____ SELECTED PASSAGE

I find it quite fascinating to compare the legacy of two of America’s greatest theatrical and film directors, Orson Welles and Elia Kazan.
Both were famous stage directors who started out in the thirties, and went on to make their best-known work in the movies. Mr. Kazan, however, became much more famous for his “naming names” in April, 1952 before that ridiculous and shameful side show of Congress known as The House Un-American Activities Committee. As Kazan was later to admit, this was a disgusting act on his part. Yet, like Orson Welles, Kazan was a lifelong liberal, and was (unlike Welles), actually a member of the communist party in 1935, when he was also a member of the Group Theatre, which shared the limelight on Broadway with Orson Welles’s Mercury Theatre in the thirties.

________
____ AVAILABLE DATA

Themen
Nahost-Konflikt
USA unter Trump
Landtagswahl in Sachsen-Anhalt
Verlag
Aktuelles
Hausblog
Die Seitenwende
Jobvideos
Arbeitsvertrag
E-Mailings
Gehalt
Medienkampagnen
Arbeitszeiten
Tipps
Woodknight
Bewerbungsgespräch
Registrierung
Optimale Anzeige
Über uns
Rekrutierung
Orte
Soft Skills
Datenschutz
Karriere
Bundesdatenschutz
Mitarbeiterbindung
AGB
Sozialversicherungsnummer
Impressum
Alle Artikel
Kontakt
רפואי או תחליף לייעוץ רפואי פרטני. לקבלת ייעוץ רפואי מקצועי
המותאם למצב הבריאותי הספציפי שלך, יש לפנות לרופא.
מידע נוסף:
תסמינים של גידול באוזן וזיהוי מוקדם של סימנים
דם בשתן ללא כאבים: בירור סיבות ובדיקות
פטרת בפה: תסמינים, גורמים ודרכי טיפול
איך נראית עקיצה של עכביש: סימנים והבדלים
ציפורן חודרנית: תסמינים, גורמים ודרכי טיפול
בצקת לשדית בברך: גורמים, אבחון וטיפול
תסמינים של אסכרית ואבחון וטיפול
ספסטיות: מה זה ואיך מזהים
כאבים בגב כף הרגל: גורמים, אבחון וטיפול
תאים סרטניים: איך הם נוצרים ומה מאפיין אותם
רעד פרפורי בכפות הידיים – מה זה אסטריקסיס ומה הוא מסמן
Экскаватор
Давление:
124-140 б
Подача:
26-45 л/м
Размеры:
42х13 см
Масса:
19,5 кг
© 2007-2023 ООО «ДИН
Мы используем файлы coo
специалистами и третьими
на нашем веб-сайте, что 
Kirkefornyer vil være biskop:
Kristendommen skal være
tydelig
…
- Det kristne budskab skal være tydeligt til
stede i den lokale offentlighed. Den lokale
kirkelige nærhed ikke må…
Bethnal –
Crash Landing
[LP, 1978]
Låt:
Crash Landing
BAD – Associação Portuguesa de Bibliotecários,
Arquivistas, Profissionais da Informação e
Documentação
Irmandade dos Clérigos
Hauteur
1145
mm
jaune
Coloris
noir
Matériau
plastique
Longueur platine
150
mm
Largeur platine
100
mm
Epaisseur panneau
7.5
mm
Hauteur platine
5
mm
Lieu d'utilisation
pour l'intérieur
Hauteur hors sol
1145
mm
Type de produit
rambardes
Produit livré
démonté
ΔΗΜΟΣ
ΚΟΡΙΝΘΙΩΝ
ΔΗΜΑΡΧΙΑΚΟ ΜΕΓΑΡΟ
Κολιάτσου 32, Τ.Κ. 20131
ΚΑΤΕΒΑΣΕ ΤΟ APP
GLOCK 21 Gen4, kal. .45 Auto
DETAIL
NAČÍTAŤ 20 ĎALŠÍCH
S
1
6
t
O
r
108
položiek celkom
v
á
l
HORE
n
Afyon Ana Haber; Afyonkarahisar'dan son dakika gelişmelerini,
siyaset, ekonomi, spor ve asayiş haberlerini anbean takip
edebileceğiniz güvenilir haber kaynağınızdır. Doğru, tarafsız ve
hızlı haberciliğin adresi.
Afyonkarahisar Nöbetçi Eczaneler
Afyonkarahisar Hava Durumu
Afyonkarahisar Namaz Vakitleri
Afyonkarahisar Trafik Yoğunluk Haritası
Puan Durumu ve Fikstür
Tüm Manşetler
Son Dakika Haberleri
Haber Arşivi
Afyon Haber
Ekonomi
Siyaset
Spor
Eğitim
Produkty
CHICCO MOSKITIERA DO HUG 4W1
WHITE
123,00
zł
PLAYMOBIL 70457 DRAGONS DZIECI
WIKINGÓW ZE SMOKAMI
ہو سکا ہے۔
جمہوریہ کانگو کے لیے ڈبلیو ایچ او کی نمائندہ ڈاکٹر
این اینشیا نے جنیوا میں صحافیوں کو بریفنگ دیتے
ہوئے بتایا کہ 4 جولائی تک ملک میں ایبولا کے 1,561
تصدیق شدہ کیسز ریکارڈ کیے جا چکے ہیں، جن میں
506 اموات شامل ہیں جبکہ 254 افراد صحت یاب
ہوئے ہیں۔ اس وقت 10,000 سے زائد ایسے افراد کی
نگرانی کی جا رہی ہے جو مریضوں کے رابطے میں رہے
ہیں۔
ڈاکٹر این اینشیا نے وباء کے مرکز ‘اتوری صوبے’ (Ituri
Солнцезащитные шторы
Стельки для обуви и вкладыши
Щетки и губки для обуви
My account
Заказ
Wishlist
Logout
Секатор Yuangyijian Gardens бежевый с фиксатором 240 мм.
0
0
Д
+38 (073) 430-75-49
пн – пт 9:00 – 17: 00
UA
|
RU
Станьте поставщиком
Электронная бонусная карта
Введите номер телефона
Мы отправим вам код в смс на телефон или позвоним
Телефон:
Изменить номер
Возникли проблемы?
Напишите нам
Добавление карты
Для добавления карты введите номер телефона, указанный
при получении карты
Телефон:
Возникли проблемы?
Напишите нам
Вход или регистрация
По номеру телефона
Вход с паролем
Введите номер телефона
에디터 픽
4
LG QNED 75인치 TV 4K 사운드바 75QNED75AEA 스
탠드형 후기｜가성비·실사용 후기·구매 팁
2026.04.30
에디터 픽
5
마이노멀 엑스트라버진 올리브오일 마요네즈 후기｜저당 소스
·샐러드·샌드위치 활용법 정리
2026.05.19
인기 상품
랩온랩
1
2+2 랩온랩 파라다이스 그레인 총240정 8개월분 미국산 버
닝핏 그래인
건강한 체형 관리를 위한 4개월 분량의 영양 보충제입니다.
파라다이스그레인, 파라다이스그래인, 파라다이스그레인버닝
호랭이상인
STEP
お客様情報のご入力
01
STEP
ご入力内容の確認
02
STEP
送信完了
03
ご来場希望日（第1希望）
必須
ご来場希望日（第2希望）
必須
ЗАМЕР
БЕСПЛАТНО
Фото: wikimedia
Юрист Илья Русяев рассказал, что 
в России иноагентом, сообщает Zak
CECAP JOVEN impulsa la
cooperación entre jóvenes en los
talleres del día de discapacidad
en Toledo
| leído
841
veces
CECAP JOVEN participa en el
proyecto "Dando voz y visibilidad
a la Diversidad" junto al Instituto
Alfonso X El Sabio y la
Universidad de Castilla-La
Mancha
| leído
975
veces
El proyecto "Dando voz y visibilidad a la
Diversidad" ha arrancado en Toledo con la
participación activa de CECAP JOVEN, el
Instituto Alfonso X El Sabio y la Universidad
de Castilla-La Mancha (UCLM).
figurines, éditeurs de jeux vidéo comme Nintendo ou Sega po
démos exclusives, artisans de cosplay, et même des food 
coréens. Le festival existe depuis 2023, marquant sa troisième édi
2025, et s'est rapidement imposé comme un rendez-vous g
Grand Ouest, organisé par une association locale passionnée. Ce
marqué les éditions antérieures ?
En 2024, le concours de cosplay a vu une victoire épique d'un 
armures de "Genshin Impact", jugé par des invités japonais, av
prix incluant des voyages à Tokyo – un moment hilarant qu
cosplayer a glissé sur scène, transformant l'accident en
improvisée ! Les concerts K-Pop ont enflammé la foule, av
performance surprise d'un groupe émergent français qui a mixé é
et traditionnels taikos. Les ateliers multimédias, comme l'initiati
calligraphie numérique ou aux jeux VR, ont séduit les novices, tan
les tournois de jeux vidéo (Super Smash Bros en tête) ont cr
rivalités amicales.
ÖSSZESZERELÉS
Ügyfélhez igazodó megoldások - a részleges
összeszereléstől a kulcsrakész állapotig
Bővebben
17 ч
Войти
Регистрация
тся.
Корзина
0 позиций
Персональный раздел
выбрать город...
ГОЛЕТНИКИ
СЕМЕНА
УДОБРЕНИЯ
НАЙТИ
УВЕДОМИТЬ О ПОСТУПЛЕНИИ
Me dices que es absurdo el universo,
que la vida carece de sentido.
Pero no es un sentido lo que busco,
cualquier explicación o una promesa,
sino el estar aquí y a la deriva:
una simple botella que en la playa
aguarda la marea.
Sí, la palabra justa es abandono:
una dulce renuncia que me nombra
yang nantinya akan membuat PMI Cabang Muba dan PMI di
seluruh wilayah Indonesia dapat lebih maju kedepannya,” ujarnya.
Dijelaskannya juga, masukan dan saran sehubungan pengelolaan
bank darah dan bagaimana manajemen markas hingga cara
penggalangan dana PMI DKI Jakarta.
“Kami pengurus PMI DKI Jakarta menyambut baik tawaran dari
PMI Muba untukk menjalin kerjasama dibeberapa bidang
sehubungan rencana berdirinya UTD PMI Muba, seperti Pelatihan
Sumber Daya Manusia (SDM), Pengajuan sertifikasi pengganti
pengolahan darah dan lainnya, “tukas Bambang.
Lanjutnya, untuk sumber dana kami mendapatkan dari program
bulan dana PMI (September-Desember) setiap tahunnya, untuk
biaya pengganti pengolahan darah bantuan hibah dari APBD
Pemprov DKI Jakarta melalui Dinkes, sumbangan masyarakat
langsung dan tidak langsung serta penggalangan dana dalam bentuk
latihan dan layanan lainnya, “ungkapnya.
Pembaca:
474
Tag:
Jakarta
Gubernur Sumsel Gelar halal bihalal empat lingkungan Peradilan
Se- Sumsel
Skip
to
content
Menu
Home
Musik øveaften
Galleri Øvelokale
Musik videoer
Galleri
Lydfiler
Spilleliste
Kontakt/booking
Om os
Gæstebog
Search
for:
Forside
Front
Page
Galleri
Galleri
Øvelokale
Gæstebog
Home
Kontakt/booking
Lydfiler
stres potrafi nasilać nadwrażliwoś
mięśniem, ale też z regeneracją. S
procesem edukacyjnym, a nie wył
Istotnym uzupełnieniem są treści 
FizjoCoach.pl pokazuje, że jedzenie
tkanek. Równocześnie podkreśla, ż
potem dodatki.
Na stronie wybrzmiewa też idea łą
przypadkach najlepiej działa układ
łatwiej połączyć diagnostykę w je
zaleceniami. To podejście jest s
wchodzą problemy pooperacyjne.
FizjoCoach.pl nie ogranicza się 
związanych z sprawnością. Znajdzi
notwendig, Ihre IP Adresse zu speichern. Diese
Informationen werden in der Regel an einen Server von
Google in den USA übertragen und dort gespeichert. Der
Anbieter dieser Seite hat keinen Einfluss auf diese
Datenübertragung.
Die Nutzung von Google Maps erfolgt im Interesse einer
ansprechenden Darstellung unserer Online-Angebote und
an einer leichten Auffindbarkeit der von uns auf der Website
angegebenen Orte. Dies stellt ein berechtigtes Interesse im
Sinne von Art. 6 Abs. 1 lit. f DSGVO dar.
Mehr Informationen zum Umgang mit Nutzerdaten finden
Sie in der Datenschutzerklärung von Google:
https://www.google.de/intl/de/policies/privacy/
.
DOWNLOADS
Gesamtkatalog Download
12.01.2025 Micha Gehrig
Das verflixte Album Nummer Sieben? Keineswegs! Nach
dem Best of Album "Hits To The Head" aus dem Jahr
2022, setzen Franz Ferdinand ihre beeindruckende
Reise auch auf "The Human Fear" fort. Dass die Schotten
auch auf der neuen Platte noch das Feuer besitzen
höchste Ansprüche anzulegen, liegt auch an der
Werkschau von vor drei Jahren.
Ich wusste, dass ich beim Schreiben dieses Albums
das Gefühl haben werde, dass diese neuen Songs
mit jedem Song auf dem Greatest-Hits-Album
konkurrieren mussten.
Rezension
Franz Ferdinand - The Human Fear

________

● **TASKS TO PERFORM**
• a. Answer these questions about the passage comparing Orson Welles and Elia Kazan:
(i) In what month and year did Kazan name names before the House Un-American Activities Committee?
(ii) What theater group was Kazan a member of in 1935?
(iii) Which Welles theater shared the limelight on Broadway with that group in the thirties?
• b. Write what comes next in the passage comparing Orson Welles and Elia Kazan, picking up after its final sentence.

● **TASK-BY-TASK RESULTS**
• a.
(i) April 1952
(ii) The Group Theatre
(iii) The Mercury Theatre

• b.
Of course, there is no doubt that Kazan was a great director of actors. Yet sadly, Kazan would never accept any responsibility for his “naming names.” In his autobiography, A Life, Kazan also goes into some detail to denigrate Orson Welles, for becoming fat and doing television commercials as he got older. Which made me think, “I wonder how I would view Orson Welles if he had appeared before the HUAC and had named names as Kazan did.” That probably wouldn’t change how I feel about Welles work as an artist, but I certainly would have very little respect for Orson Welles as a moral voice if he had done what Kazan had done. I think this is something any political artist must consider. For instance, Jean-Luc Godard essentially turned down his Academy Award this year, which certainly gives him a great moral authority, given that this same Academy had given Elia Kazan a Oscar for “Life Achievement ” in 1999 . Of course, one of Kazan’s most famous discoveries, turned down his Oscar in 1972 for The Godfather.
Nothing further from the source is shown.